Allerdings nützt das beste Gesetz nichts, wenn die Umsetzung nicht gesichert ist. Schon jetzt fehlt es Heimen und ambulanten Diensten dramatisch an Pflegekräften – daraus allein erklären sich viele der bekannt gewordenen Missstände. Mit Gröhes Reform erhält eine halbe Million Menschen mehr Anspruch auf Pflegeleistungen. Zudem wird die Pflege zeitintensiver, schließlich sollen die Menschen nicht mehr bloß gereinigt und abgefüttert, sondern in ihrer Selbständigkeit gefördert werden.

Ohne verbindliche Personalvorgaben, ist alles vergebens

Woher das Personal für die schöne neue Pflegewelt kommen soll, lässt das Gesetz offen.
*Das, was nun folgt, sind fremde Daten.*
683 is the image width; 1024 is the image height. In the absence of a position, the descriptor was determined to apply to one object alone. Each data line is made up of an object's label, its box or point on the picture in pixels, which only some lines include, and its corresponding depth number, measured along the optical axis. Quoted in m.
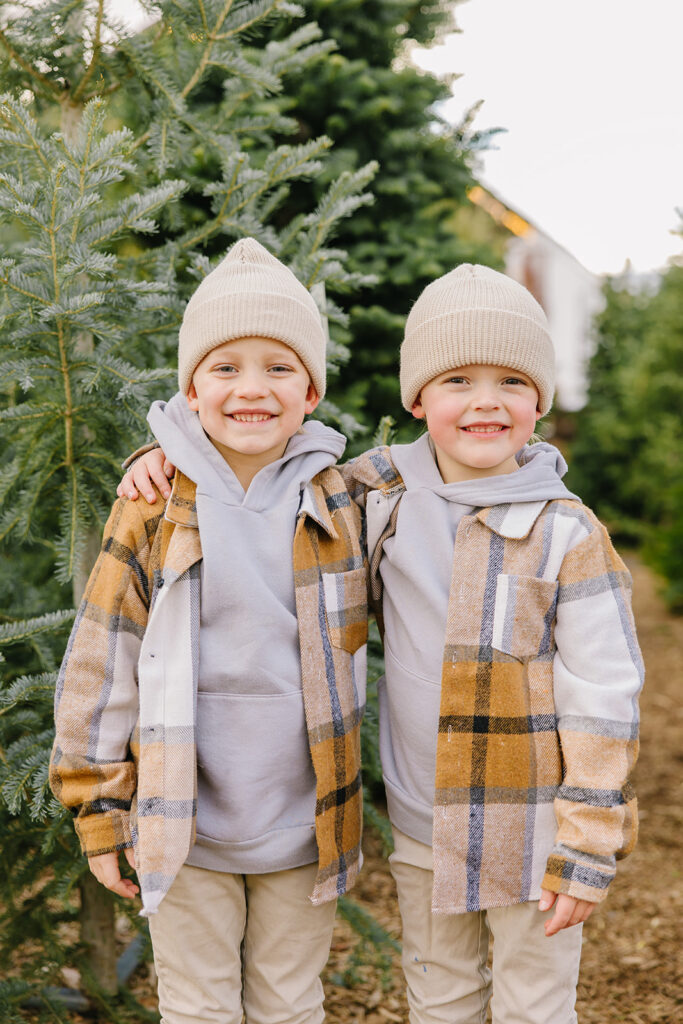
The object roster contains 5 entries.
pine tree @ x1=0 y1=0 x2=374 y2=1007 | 2.06
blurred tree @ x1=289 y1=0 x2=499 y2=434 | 3.53
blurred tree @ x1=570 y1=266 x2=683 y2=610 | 9.82
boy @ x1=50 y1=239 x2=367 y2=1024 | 1.76
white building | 22.78
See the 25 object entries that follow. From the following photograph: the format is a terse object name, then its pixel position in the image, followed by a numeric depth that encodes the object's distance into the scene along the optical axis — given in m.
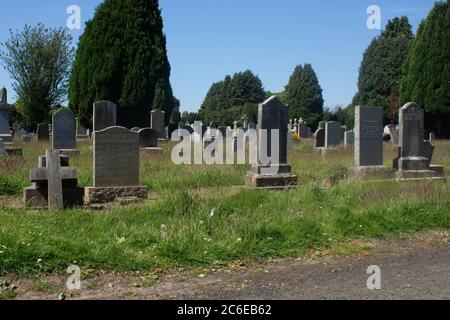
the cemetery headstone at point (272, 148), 11.02
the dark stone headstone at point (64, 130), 17.40
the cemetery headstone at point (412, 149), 12.43
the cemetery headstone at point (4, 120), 18.80
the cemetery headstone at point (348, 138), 24.09
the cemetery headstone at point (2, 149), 16.30
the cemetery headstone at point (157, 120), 25.12
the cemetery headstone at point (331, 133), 21.62
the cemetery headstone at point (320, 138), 22.42
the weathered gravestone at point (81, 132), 30.57
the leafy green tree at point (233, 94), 83.88
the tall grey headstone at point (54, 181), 7.93
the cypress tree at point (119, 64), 28.62
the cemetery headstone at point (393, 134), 29.86
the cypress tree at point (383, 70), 49.28
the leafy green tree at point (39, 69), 38.72
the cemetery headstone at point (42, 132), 27.14
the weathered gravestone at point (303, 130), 40.19
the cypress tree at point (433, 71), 32.06
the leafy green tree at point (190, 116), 87.50
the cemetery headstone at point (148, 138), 18.61
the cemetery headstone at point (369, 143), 12.43
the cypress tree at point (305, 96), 73.82
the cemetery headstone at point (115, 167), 9.08
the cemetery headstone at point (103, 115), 17.72
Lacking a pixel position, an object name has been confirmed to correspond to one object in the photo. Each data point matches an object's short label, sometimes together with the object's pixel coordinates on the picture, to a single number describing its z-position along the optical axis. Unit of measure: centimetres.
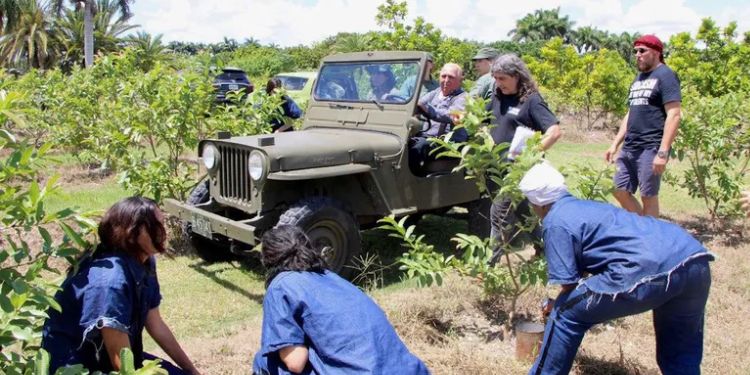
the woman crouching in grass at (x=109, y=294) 237
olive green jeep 459
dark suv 1935
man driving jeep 529
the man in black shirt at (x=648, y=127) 488
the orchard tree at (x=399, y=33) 1117
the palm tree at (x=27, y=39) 3152
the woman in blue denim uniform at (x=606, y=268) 265
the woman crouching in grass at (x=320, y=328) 239
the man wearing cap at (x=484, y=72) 550
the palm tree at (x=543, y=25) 6556
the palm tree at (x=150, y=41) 3450
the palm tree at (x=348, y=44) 2200
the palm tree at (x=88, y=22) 2455
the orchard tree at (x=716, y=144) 602
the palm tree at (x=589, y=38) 6012
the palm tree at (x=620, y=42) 5250
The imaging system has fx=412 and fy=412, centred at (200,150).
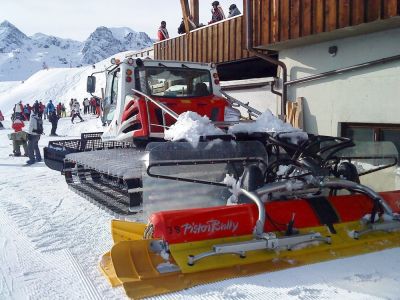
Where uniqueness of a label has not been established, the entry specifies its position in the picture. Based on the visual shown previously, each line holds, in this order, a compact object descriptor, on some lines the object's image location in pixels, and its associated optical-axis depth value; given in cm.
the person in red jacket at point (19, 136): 1209
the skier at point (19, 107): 1902
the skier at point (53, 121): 1866
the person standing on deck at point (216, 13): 1143
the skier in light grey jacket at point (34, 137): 1114
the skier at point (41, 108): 2822
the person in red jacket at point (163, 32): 1343
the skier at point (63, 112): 3231
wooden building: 619
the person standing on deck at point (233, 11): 1058
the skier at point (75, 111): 2552
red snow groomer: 541
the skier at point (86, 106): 3169
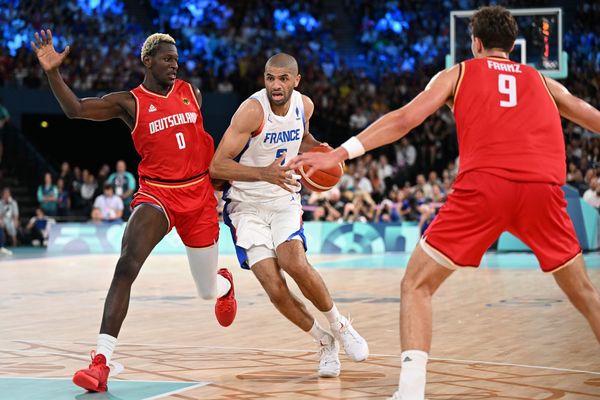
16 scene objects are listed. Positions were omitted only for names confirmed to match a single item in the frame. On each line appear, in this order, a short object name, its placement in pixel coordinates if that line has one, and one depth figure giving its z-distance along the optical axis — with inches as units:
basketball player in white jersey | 242.8
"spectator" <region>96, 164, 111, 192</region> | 884.0
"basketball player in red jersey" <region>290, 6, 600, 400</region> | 177.9
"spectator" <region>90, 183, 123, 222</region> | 786.2
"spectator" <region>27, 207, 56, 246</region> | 861.8
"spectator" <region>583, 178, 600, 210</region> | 701.3
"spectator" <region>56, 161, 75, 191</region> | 884.0
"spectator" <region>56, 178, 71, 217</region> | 871.1
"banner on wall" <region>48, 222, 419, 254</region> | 738.8
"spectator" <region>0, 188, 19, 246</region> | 828.6
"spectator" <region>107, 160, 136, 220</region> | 795.4
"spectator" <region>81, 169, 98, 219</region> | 879.1
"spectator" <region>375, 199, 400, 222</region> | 770.2
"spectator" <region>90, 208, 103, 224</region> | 785.6
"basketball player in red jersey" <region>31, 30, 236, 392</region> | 234.5
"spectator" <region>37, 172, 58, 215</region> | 858.8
Wenn der Altenpflegejob nicht spürbar aufgewertet wird, auch und vor allem durch bessere Bezahlung, wird es nicht aufzutreiben sein. Und wenn die Politik den Geschäftemachern der Branche nicht schleunigst verbindliche Personalvorgaben macht, war ebenfalls alle Mühe vergebens. Dann ist die teure Reform nicht mehr als ein Haufen beschriebenes Papier.